• TO DO
Rewrite the data below with "baidehī" renamed to "vaidehī" and every other character left unchanged. Leave the pictures out of your answer.

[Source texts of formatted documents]
-*-*-

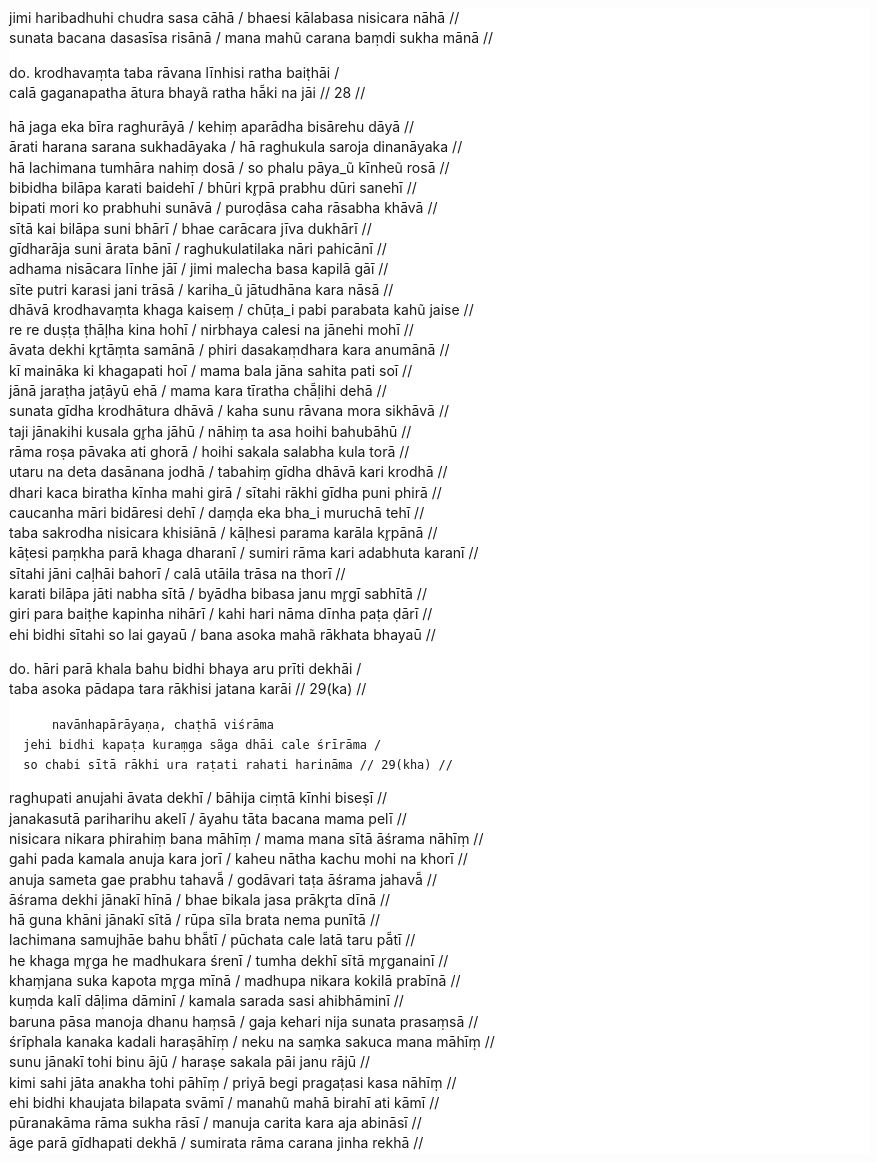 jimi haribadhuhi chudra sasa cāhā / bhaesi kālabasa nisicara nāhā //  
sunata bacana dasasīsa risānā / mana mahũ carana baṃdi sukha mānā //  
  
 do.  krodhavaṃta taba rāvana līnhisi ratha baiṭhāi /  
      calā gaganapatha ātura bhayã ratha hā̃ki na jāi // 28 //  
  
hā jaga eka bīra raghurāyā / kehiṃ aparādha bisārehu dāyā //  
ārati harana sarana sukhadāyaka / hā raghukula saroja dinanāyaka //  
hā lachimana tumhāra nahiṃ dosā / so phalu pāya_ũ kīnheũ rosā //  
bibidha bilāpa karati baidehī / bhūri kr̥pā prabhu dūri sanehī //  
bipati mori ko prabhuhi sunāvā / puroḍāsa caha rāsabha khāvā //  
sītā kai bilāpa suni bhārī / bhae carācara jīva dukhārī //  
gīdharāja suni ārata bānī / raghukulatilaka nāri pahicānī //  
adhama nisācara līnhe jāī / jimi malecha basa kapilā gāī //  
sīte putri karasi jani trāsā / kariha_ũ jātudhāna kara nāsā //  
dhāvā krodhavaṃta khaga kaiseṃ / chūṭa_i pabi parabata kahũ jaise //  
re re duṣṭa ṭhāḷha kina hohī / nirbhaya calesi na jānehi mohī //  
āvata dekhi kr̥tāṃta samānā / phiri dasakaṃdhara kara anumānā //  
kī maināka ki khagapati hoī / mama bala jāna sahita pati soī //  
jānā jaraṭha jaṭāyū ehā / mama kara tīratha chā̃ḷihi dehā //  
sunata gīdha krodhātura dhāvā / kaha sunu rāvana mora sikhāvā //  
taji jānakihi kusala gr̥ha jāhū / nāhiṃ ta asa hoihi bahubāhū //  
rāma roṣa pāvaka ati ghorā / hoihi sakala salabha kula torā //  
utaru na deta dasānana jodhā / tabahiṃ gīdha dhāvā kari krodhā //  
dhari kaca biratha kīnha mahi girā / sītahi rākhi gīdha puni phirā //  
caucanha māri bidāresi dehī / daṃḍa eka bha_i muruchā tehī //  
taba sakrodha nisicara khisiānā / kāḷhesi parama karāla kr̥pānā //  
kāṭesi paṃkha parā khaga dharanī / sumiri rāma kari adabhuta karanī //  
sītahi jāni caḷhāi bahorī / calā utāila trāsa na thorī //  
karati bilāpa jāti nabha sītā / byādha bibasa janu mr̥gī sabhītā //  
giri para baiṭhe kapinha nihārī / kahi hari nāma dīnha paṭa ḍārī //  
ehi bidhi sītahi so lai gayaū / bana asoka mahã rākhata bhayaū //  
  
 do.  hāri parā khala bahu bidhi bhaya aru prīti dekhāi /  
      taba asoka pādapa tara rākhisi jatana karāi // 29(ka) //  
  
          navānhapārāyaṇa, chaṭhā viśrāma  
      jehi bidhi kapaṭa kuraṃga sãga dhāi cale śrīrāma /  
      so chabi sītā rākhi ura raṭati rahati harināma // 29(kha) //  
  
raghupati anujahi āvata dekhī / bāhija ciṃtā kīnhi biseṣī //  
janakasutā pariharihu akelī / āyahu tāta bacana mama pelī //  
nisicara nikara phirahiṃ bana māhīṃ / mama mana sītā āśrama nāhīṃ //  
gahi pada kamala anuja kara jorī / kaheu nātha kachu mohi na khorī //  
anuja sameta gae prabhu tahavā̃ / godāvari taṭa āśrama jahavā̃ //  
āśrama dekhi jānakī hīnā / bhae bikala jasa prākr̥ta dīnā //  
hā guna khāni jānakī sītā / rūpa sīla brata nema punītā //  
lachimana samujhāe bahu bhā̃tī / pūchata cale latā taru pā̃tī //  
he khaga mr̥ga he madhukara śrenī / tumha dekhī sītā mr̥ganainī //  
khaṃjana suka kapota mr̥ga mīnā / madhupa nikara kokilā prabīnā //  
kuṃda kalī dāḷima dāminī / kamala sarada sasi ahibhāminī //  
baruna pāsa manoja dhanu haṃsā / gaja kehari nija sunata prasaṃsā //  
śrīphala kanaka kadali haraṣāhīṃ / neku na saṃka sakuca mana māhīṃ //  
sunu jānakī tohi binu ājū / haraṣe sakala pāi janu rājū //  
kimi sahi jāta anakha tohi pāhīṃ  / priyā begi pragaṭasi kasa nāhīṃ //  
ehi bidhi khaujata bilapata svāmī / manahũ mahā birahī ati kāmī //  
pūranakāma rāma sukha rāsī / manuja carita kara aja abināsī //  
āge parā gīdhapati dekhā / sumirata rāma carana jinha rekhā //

-*-*-

• EXERCISE RESULT
 jimi haribadhuhi chudra sasa cāhā / bhaesi kālabasa nisicara nāhā //  
sunata bacana dasasīsa risānā / mana mahũ carana baṃdi sukha mānā //  
  
 do.  krodhavaṃta taba rāvana līnhisi ratha baiṭhāi /  
      calā gaganapatha ātura bhayã ratha hā̃ki na jāi // 28 //  
  
hā jaga eka bīra raghurāyā / kehiṃ aparādha bisārehu dāyā //  
ārati harana sarana sukhadāyaka / hā raghukula saroja dinanāyaka //  
hā lachimana tumhāra nahiṃ dosā / so phalu pāya_ũ kīnheũ rosā //  
bibidha bilāpa karati vaidehī / bhūri kr̥pā prabhu dūri sanehī //  
bipati mori ko prabhuhi sunāvā / puroḍāsa caha rāsabha khāvā //  
sītā kai bilāpa suni bhārī / bhae carācara jīva dukhārī //  
gīdharāja suni ārata bānī / raghukulatilaka nāri pahicānī //  
adhama nisācara līnhe jāī / jimi malecha basa kapilā gāī //  
sīte putri karasi jani trāsā / kariha_ũ jātudhāna kara nāsā //  
dhāvā krodhavaṃta khaga kaiseṃ / chūṭa_i pabi parabata kahũ jaise //  
re re duṣṭa ṭhāḷha kina hohī / nirbhaya calesi na jānehi mohī //  
āvata dekhi kr̥tāṃta samānā / phiri dasakaṃdhara kara anumānā //  
kī maināka ki khagapati hoī / mama bala jāna sahita pati soī //  
jānā jaraṭha jaṭāyū ehā / mama kara tīratha chā̃ḷihi dehā //  
sunata gīdha krodhātura dhāvā / kaha sunu rāvana mora sikhāvā //  
taji jānakihi kusala gr̥ha jāhū / nāhiṃ ta asa hoihi bahubāhū //  
rāma roṣa pāvaka ati ghorā / hoihi sakala salabha kula torā //  
utaru na deta dasānana jodhā / tabahiṃ gīdha dhāvā kari krodhā //  
dhari kaca biratha kīnha mahi girā / sītahi rākhi gīdha puni phirā //  
caucanha māri bidāresi dehī / daṃḍa eka bha_i muruchā tehī //  
taba sakrodha nisicara khisiānā / kāḷhesi parama karāla kr̥pānā //  
kāṭesi paṃkha parā khaga dharanī / sumiri rāma kari adabhuta karanī //  
sītahi jāni caḷhāi bahorī / calā utāila trāsa na thorī //  
karati bilāpa jāti nabha sītā / byādha bibasa janu mr̥gī sabhītā //  
giri para baiṭhe kapinha nihārī / kahi hari nāma dīnha paṭa ḍārī //  
ehi bidhi sītahi so lai gayaū / bana asoka mahã rākhata bhayaū //  
  
 do.  hāri parā khala bahu bidhi bhaya aru prīti dekhāi /  
      taba asoka pādapa tara rākhisi jatana karāi // 29(ka) //  
  
          navānhapārāyaṇa, chaṭhā viśrāma  
      jehi bidhi kapaṭa kuraṃga sãga dhāi cale śrīrāma /  
      so chabi sītā rākhi ura raṭati rahati harināma // 29(kha) //  
  
raghupati anujahi āvata dekhī / bāhija ciṃtā kīnhi biseṣī //  
janakasutā pariharihu akelī / āyahu tāta bacana mama pelī //  
nisicara nikara phirahiṃ bana māhīṃ / mama mana sītā āśrama nāhīṃ //  
gahi pada kamala anuja kara jorī / kaheu nātha kachu mohi na khorī //  
anuja sameta gae prabhu tahavā̃ / godāvari taṭa āśrama jahavā̃ //  
āśrama dekhi jānakī hīnā / bhae bikala jasa prākr̥ta dīnā //  
hā guna khāni jānakī sītā / rūpa sīla brata nema punītā //  
lachimana samujhāe bahu bhā̃tī / pūchata cale latā taru pā̃tī //  
he khaga mr̥ga he madhukara śrenī / tumha dekhī sītā mr̥ganainī //  
khaṃjana suka kapota mr̥ga mīnā / madhupa nikara kokilā prabīnā //  
kuṃda kalī dāḷima dāminī / kamala sarada sasi ahibhāminī //  
baruna pāsa manoja dhanu haṃsā / gaja kehari nija sunata prasaṃsā //  
śrīphala kanaka kadali haraṣāhīṃ / neku na saṃka sakuca mana māhīṃ //  
sunu jānakī tohi binu ājū / haraṣe sakala pāi janu rājū //  
kimi sahi jāta anakha tohi pāhīṃ  / priyā begi pragaṭasi kasa nāhīṃ //  
ehi bidhi khaujata bilapata svāmī / manahũ mahā birahī ati kāmī //  
pūranakāma rāma sukha rāsī / manuja carita kara aja abināsī //  
āge parā gīdhapati dekhā / sumirata rāma carana jinha rekhā //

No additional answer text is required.